Since Roamer (The Sunday Times, September 6) invoked me as his 'witness', some further 'testimony' may be useful background.

Firstly, on the 1986 Irish referendum: In my September 3 column I argued that for many, the anti-divorce argument had a secular force (linked to but separable from religious force).

However, my account of the Irish anti-divorce campaign also used terms like 'seemed', 'framed' and 'alleged impact' to allow for gaps between appearance and reality, behaviour and motive, claim and truth.

Secondly, I criticised a tendency in the Maltese pro-divorce camp not to face up squarely to the secular nature of some anti-divorce arguments.

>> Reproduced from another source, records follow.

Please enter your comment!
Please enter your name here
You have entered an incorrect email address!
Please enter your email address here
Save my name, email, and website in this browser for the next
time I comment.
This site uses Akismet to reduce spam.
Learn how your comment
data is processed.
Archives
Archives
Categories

However, a good illustration as any of 'facing squarely' is provided by the 1995 Irish government's information booklet on divorce (the one produced by the Department of Equality and Law Reform), since it set the record straight on some of the 1986 anti-divorce claims (while admittedly fudging it elsewhere).

Finally, Roamer called me to the stand just after an array of other witnesses had testified on the sorry state of UK families. A question I've raised in past columns is: Why select the UK?

Marital breakdown is a wounding experience everywhere but there is considerable international variation in rates and consequences. Like the US, the UK has one of the highest rates of marital breakdown in the Western world, while the social and economic consequences are among the hardest for both adults and children.

The anti-divorce camp's persistent focus on the UK and US needs a special argument that those countries are more relevant to Malta than others. Without it, the anti-divorce case is tainted by selective bias.